Growth law in Carroll is topic at convention County commissioner will speak Friday at Ocean City meeting

August 05, 1998|By John Murphy and James M. Coram | John Murphy and James M. Coram,SUN STAFF

Carroll County's new residential growth-control ordinance will share center stage this week during a statewide gathering of county government officials in Ocean City.

Commissioner W. Benjamin Brown plans to speak about the county's concurrency management ordinance before the 600 government officials who are expected to attend the Maryland Association of Counties convention.

The much-touted ordinance limits residential building to 6,000 lots over the next six years. The measure allows the commissioners to direct developments to areas where schools, roads and public services are adequate, but restrict it elsewhere.

For most local governments, growth continues to be a highly divisive issue, so other counties are watching how the ordinance fares, Brown said.

"At this point, they are intrigued by the amount of support we've been able to summon from all members of the community," said Brown, who will address the convention Friday morning.

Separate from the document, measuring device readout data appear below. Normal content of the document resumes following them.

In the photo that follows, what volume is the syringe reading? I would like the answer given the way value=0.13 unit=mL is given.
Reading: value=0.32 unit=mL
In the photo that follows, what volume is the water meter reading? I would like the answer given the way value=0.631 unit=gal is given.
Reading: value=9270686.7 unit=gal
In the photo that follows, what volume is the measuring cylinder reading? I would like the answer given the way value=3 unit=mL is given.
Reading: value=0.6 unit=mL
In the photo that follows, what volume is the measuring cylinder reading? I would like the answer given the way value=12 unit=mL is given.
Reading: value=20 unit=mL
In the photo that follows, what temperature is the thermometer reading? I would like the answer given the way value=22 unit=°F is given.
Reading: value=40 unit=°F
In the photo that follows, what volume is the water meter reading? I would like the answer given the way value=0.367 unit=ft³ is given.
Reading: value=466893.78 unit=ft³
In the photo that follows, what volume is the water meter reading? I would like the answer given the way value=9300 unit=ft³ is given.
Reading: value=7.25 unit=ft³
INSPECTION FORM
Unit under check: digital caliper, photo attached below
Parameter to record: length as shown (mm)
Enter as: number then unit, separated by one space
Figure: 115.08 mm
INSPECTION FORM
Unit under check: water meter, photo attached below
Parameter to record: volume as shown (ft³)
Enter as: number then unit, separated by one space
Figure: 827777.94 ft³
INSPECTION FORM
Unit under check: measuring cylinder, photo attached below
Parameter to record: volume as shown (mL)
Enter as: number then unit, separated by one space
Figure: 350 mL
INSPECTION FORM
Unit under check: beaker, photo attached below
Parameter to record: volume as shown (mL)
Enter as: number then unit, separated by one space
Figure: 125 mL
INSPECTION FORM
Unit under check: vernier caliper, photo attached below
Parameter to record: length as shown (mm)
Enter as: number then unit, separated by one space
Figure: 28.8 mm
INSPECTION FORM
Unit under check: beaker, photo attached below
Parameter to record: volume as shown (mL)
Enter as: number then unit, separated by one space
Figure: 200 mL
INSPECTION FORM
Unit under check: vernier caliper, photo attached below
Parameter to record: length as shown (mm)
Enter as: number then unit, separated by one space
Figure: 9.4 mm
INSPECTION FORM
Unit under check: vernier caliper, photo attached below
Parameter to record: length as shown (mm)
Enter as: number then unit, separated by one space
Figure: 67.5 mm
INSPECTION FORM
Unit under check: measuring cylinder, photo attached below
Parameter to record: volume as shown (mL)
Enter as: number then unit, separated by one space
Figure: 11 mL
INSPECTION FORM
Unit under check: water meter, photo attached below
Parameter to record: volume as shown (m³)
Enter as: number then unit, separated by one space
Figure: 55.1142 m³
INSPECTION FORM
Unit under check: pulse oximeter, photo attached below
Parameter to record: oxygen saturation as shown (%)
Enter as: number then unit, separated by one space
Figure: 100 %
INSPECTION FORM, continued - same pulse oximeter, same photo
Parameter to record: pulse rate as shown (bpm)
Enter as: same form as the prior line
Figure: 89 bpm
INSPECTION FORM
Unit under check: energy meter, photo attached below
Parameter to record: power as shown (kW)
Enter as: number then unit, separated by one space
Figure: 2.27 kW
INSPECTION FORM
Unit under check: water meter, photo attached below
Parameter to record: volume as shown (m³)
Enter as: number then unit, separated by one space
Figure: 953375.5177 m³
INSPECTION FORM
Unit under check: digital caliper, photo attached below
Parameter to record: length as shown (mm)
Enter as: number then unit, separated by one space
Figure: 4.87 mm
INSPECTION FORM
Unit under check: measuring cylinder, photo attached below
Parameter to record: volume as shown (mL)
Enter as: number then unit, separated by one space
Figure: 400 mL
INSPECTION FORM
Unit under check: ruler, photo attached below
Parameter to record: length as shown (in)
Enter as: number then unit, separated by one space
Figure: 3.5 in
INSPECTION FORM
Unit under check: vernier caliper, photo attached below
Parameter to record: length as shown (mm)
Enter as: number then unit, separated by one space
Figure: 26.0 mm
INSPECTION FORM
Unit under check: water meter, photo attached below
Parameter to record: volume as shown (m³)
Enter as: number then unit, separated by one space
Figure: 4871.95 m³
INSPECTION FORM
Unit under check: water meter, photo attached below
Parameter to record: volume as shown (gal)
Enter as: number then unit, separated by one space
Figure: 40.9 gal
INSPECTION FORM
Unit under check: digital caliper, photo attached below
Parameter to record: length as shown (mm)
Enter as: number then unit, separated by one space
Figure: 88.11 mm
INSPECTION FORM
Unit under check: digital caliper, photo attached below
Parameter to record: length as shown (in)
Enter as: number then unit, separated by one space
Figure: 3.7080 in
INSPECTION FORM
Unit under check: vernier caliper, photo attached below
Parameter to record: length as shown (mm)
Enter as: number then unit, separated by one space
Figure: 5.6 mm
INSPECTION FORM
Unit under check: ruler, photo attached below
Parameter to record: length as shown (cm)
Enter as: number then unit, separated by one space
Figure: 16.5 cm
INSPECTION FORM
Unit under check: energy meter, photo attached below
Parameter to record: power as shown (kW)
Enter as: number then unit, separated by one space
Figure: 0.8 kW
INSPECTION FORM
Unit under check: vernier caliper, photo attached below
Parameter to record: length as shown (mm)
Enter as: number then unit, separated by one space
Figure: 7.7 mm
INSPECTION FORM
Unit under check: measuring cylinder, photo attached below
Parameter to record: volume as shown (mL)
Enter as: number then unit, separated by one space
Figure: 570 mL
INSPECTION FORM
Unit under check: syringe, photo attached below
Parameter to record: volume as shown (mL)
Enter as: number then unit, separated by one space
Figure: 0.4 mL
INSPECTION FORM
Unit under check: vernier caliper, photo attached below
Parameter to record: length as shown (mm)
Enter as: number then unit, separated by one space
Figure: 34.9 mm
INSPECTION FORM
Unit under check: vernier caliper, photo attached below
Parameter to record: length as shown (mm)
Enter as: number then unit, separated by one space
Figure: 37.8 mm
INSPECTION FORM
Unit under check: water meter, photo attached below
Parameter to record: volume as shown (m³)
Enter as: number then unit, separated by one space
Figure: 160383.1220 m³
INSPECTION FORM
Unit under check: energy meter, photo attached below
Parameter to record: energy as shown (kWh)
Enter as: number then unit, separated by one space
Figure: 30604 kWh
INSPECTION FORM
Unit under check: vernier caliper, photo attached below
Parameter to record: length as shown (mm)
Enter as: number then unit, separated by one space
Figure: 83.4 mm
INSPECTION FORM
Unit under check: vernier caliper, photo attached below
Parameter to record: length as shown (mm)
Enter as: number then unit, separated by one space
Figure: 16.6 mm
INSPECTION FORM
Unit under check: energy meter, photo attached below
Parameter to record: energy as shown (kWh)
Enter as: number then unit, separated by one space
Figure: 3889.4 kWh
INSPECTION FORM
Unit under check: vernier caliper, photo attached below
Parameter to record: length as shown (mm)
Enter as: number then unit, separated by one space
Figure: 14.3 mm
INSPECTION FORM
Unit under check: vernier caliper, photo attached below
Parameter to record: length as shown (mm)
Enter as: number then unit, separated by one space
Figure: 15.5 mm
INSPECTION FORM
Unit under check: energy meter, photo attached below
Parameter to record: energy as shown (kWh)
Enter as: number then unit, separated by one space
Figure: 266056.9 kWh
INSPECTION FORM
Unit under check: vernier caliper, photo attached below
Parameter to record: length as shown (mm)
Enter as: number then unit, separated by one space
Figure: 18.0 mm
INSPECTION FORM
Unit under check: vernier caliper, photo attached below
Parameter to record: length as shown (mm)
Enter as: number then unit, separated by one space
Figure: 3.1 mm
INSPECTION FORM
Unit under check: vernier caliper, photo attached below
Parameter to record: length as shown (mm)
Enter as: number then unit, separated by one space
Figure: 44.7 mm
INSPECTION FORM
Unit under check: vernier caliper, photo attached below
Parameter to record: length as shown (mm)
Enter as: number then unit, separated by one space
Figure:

Commissioners Richard T. Yates and Donald I. Dell and a number of county department heads will attend the convention, which begins tomorrow and ends Saturday.

The convention sessions tackle local government concerns such as road rage, food safety, farmland preservation and tourism. Between sessions, officials from the counties will be treated to ice cream, coffee breaks and lunches sponsored by such companies as Bell Atlantic, Legg Mason, Cellular One and Giant Food Inc.

Gov. Parris N. Glendening will address the convention Saturday morning.

The formal sessions are part of the attraction, said David S. Bliden, executive director of the Maryland Association of Counties.

"As much as sitting at a panel, what's equally helpful is the Carroll County Commissioners meeting with colleagues from Wicomico County or St. Mary's County," he said. "It provides a way for them to brag about their ideas."

In a recent conference, a panel discussion on how to tackle the problem of people running red lights led to the passage of legislation that allows monitoring of intersections, he said.

"It's good to get together and see what other counties and towns are doing," Yates said. "We try to sell them on our ideas, our process.

"I like to try to get ideas for tourism. We don't have an ocean, but we have beautiful rolling land. I hope we can develop a little tourism and a little economic development help, too."

But the timing for this year's conference, a month before the September primary, is not good, Yates said.

"You're not going to find any votes down there," he said.

Yates was unaware that Brown would be addressing the conference.

It is ironic that Brown will be talking about Carroll's growth-control law because it might not have been enacted had Brown not avoided last winter's MACO conference in Baltimore.

While Yates and Dell were attending the conference, Brown met privately with department heads, a land-use lawyer and a bank president to draw up a memorandum of understanding on the adequate-facilities proposal.

Yates and Dell, unaware of the meeting until asked about it by a reporter, were livid.

"It was a strange time for him to hold the meeting," Yates said at the time. "I guess with two cats away, the mice had free rein. He knows full well he can't get anything done without us."

Brown said he intentionally excluded the other commissioners from the closed meeting because if one or both had attended, the commissioners would have been required to hold the meeting in public in accordance with the state's open meetings law.